La situazione generale del nostro Paese purtroppo non è rosea: l’economia, soprattutto di alcuni settori langue; il Tribunale è stato investito da lotte interne e accadimenti che ne hanno minato la credibilità; la burocrazia sta soffocando i cittadini, concepita com’è per le esigenze degli uffici più che per le esigenze della popolazione, così come invece dovrebbe essere; la Sanità fa acqua da tutte le parti perché sono stati adottati modelli inappropriati per la nostra realtà e per l’iper presenza della politica che invece dovrebbe tornare a lasciare spazio a primari e direttori delle Unità Operative; il senso dello Stato si è notevolmente affievolito; il rispetto per le nostre più autentiche tradizioni lascia molto a desiderare.
Le responsabilità sono indubbiamente assai diffuse, nel tempo sono stati trascurati molti segnali che avrebbero consigliato interventi atti a frenare il lento ma inesorabile sfaldamento della nostra Comunità.
Sarà un caso ma tutto è cominciato con la crisi dei partiti politici, i quali, con tutti i loro difetti, erano concepiti con vari filtri democratici interni e costituivano una scuola che preparava il personale politico, attraverso la così detta “gavetta”, che, bene o male, temprava i giovani e in qualche modo li preparava per il momento dell’inserimento nelle posizioni di comando o ai vertici delle istituzioni.
Scricchiolii del sistema probabilmente se ne erano manifestati anche prima, ma tutto cominciò a precipitare verso la fine degli anni “90, quando il “voto estero”, anziché essere gestito dai partiti è divenuto riserva di caccia da parte di taluni, i quali, all’interno della propria forza politica hanno assunto un ruolo molto pesante.
Parlo per l’esperienza vissuta nel PSS, ma credo sia stato più o meno cosi un po’ in tutti i maggiori partiti dell’epoca. Il “voto estero” per diversi lustri ha non solo condizionato la composizione delle compagini consiliari, ma conseguentemente ha anche determinato gli equilibri interni ai partiti, ha favorito il connubio politica affari, così come le più recenti cronache ci dimostrano, ha in pratica condizionato la vita democratica del Partito.

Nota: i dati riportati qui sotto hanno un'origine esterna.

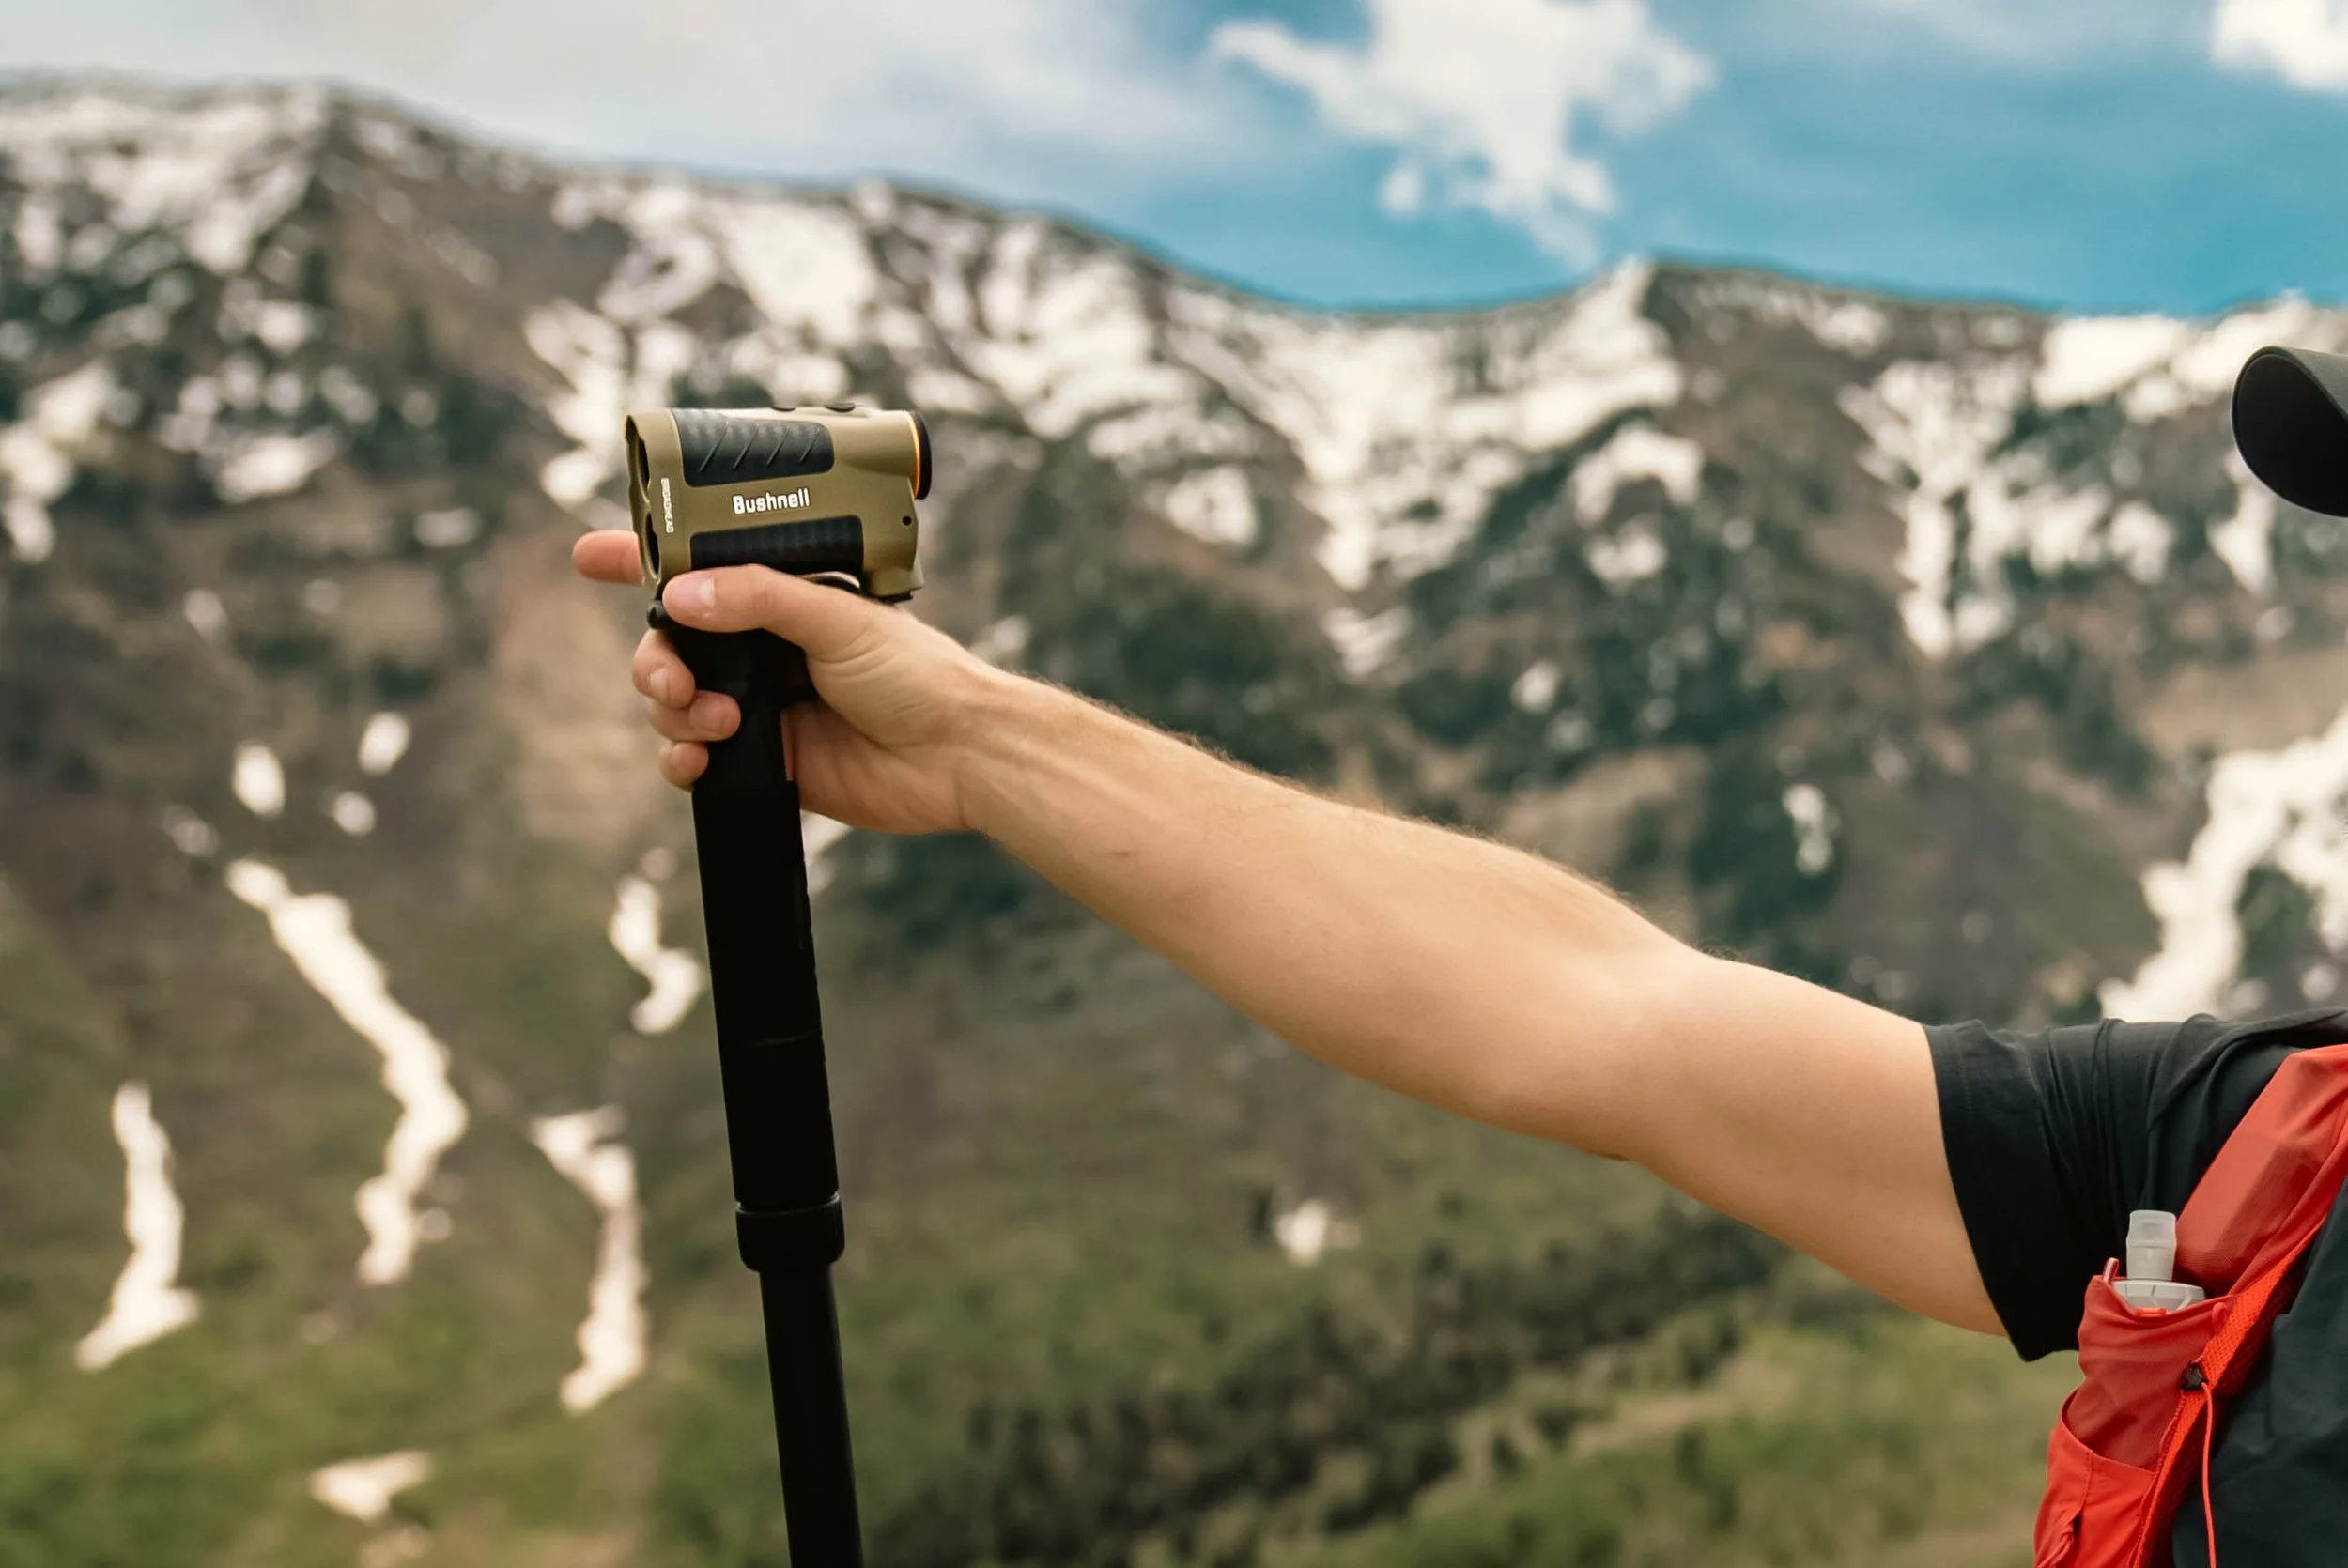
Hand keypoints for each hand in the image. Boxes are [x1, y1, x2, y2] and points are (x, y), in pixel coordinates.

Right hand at [571, 530, 1008, 834]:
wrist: (960, 756)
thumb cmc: (920, 675)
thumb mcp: (841, 619)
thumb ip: (760, 599)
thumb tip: (680, 596)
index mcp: (783, 600)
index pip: (699, 571)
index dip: (640, 561)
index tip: (587, 556)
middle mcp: (764, 649)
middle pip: (669, 645)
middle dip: (655, 661)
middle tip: (676, 681)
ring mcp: (761, 706)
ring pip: (673, 702)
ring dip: (674, 711)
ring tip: (721, 723)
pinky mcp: (765, 762)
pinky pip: (692, 758)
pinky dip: (681, 758)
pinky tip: (698, 760)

Con il passare degli anni e con gli accadimenti succedutisi, gradualmente ma pervicacemente, la classe politica, dimostrando grande disistima di sé stessa, ha favorito anche con interventi legislativi la demonizzazione della politica e dei politici. Il risultato è stato l’avvento di una nuova generazione che ha dato vita alla politica urlata, ha parlato più alla pancia che al cervello dei cittadini, ha promesso grandi cambiamenti, salvo poi dimostrare di essere un grande bluff una volta chiamati a governare il Paese.
Ora la realtà dimostra che in passato i sammarinesi avevano molti meno problemi rispetto ad oggi; i giovani potevano permettersi il lusso di sognare e sappiamo bene che il sogno è un motore importante nella vita di una persona. Oggi purtroppo l’incertezza e la precarietà fa vivere male, stipendi e pensioni sono fermi da anni ma il carovita aumenta inesorabilmente e in 10 anni il potere di acquisto dei cittadini è fortemente diminuito.

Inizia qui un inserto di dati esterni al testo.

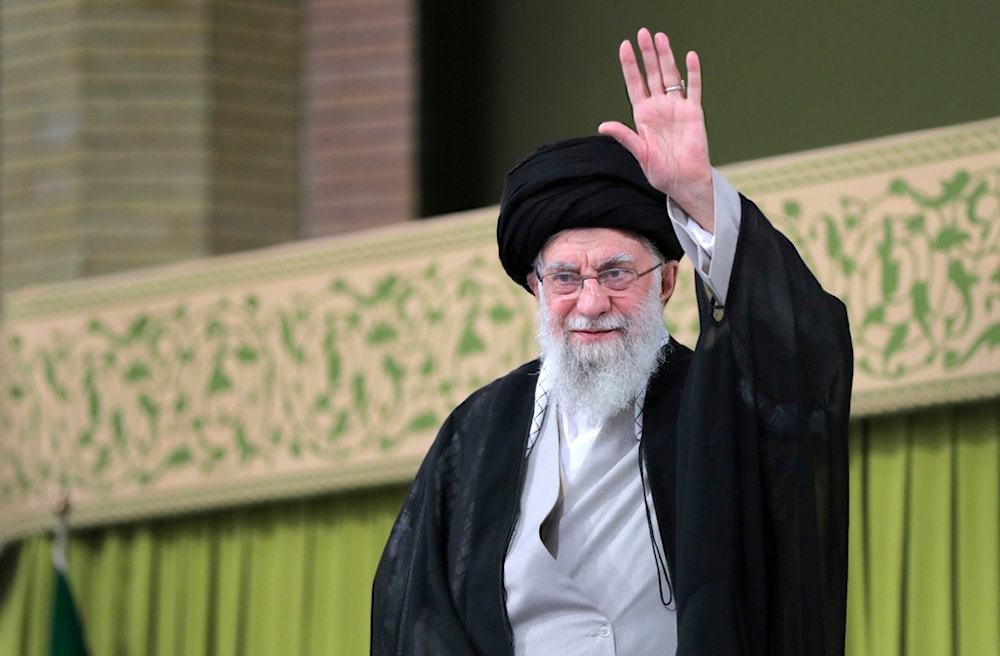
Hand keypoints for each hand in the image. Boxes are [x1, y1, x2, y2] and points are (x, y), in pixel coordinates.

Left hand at [599, 28, 714, 231]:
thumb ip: (624, 136)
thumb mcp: (639, 153)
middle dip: (648, 54)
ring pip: (671, 76)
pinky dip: (693, 73)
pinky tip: (690, 56)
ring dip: (666, 57)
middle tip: (643, 33)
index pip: (634, 84)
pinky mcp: (694, 113)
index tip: (624, 46)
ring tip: (661, 37)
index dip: (630, 66)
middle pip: (652, 74)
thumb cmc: (660, 172)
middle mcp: (659, 107)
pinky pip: (694, 89)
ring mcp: (677, 108)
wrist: (684, 181)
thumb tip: (603, 125)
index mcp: (643, 115)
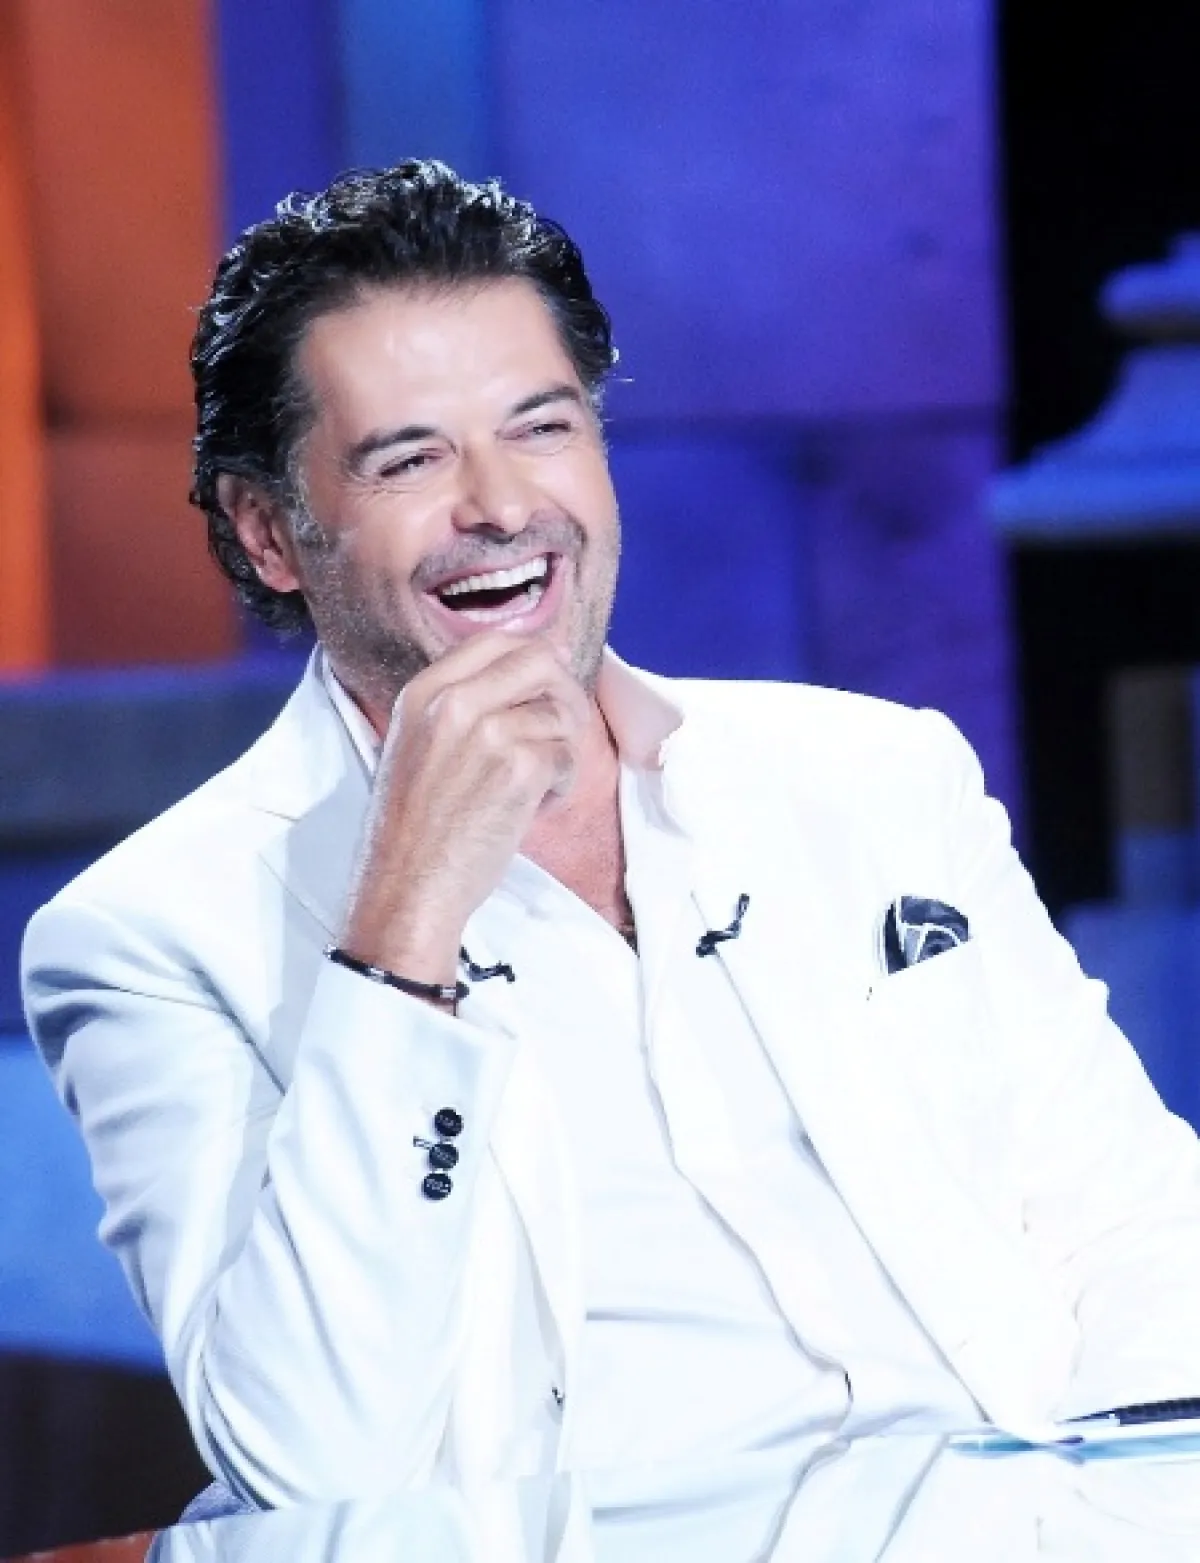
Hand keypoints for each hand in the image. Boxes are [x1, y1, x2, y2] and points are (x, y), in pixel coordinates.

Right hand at [338, 634, 590, 986]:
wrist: (407, 886)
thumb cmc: (414, 826)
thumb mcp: (418, 743)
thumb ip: (463, 703)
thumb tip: (544, 661)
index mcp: (422, 692)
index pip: (495, 640)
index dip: (535, 653)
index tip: (550, 680)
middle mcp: (454, 702)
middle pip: (540, 660)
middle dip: (564, 692)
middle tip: (562, 731)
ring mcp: (488, 733)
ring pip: (561, 713)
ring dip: (564, 749)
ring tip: (538, 784)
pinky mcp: (519, 769)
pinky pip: (566, 758)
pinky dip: (561, 786)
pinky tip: (535, 808)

Il Consiglio Grande e Generale è praticamente commissariato da un sistema elettorale che invita a stare insieme forze politiche che insieme non possono stare, ma che per le stesse ragioni non possono esprimersi liberamente pena il fallimento del Governo. Così il dibattito politico è melenso, grigio, tutti stanno sotto il pelo dell’acqua, nessuno alza la testa. Tutti stanno al riparo del politicamente corretto, anche i giovani, che dovrebbero scalpitare se sognassero ancora.

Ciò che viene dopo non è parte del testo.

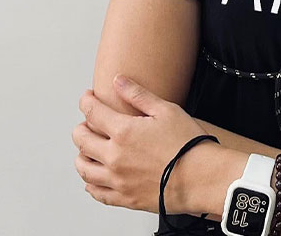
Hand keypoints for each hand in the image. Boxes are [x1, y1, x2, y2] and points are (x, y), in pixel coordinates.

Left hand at [72, 75, 208, 213]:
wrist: (199, 177)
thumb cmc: (188, 143)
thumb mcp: (166, 110)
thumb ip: (138, 94)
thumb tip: (118, 81)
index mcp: (124, 132)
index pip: (92, 112)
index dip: (86, 101)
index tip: (87, 97)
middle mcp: (114, 157)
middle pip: (82, 140)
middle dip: (81, 127)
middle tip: (87, 122)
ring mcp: (117, 180)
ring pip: (84, 168)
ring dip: (81, 155)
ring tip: (87, 149)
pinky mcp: (123, 198)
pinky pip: (96, 192)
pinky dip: (90, 183)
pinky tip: (94, 177)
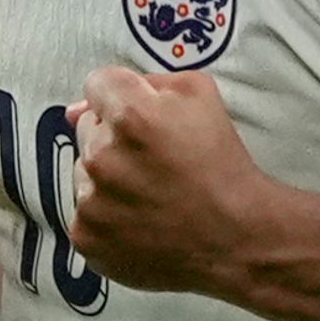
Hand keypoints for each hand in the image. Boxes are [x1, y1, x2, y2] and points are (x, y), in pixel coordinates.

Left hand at [65, 67, 274, 293]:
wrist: (236, 240)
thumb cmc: (222, 167)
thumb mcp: (200, 95)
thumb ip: (147, 81)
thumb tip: (84, 103)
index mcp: (130, 115)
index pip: (97, 84)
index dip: (122, 96)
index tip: (140, 117)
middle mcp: (103, 157)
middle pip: (88, 128)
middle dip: (114, 137)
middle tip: (153, 159)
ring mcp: (91, 201)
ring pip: (85, 172)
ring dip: (108, 177)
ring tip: (149, 192)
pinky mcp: (87, 236)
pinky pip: (84, 212)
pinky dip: (106, 215)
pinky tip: (139, 219)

In questa situazione il futuro del Paese rimane molto incerto se non si interviene drasticamente. Penso che si debba riscoprire la politica; che si debba cambiare l’attuale legge elettorale favorendo l’avvicinamento delle forze più omogenee e chiedendo la maggioranza dei voti sulla base di un programma serio e non raffazzonato; che venga abbandonata la squallida politica personalistica alla quale stiamo assistendo da qualche lustro, recuperando i partiti come indispensabile strumento di mediazione tra le esigenze della gente e le istituzioni, e come laboratorio per preparare il personale politico del futuro.
Se non si avrà il coraggio di fare questo l’asse inclinato su cui poggia in questo momento il nostro Paese non potrà tornare ad essere diritto e ci dovremo rassegnare al trionfo della mediocrazia con tutte le conseguenze del caso.
Occorre insomma un ritorno a futuro!